- [Extrait proposé]:
Premier volet d’une trilogie consacrée au couturier espagnol (1) par Galliera, «L’œuvre au noir» a élu domicile à Bourdelle avec l’idée que la dimension architecturale des vêtements entrait en résonance avec le travail du sculpteur. Cristóbal Balenciaga (1895-1972) était un remarquable technicien dont Gabrielle Chanel disait qu’il était «le seul d’entre nous à être un vrai couturier». Le noir met en valeur le fabuleux travail de coupe et de matière, et «c’est aussi dans cette couleur que Balenciaga a été le plus loin dans l’expérimentation», explique Véronique Belloir, commissaire de l’expo et chargée des collections haute couture au Palais Galliera qui a prêté une partie des 70 silhouettes exposées (l’autre a été fournie par la maison Balenciaga).

Entrées du jeu de données:

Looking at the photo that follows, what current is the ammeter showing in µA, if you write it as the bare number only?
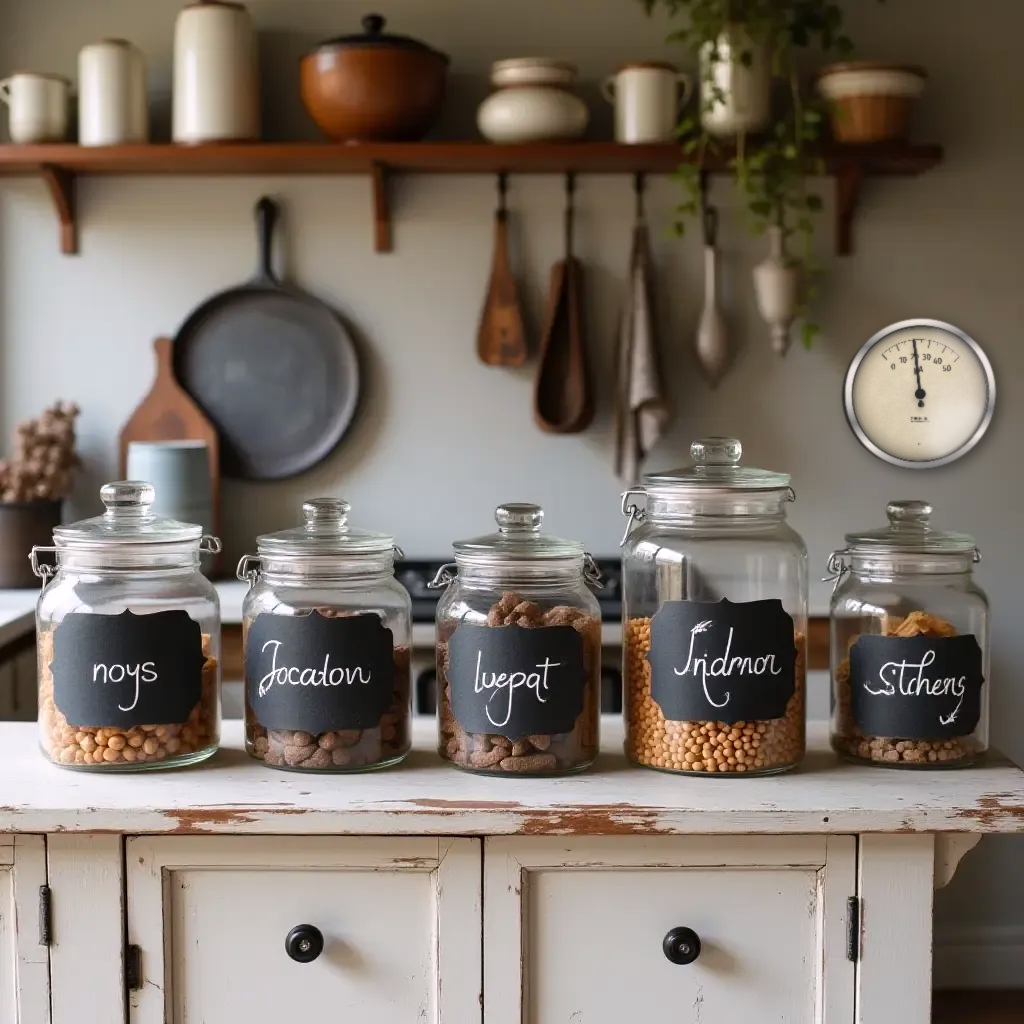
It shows 20
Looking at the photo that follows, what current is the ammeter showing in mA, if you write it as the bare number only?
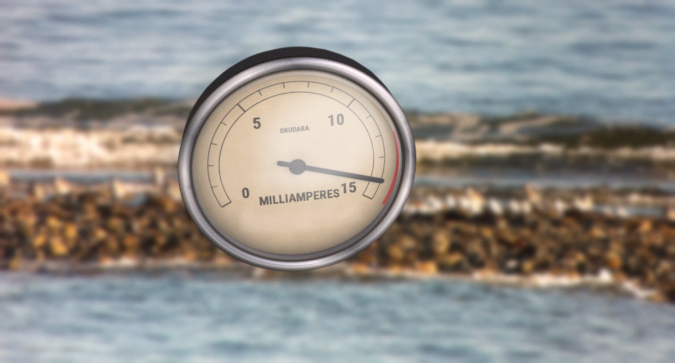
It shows 14
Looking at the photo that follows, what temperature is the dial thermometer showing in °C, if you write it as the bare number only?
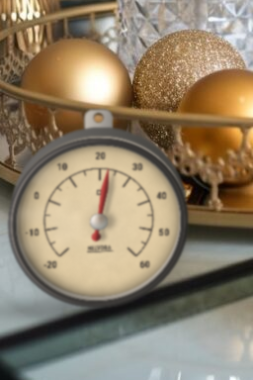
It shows 22.5
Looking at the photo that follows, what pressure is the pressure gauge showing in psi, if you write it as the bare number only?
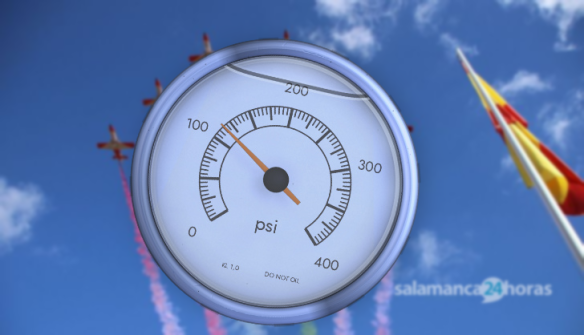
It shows 115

- [Objectif de l'exercice]: Résumez en deux phrases l'extrait consacré à l'exposition Balenciaga.

- [Solution rédigée]: Premier volet d'une trilogie de Galliera consacrée à Cristóbal Balenciaga, remarquable technicien, l'exposition « L'œuvre au noir » s'est installée à Bourdelle parce que la dimension architecturale de ses vêtements entre en résonance avec le travail du sculpteur. Selon la commissaire Véronique Belloir, le noir met en valeur le travail de coupe et de matière et constitue la couleur dans laquelle Balenciaga est allé le plus loin dans l'expérimentation ; les 70 silhouettes exposées proviennent en partie du Palais Galliera et en partie de la maison Balenciaga.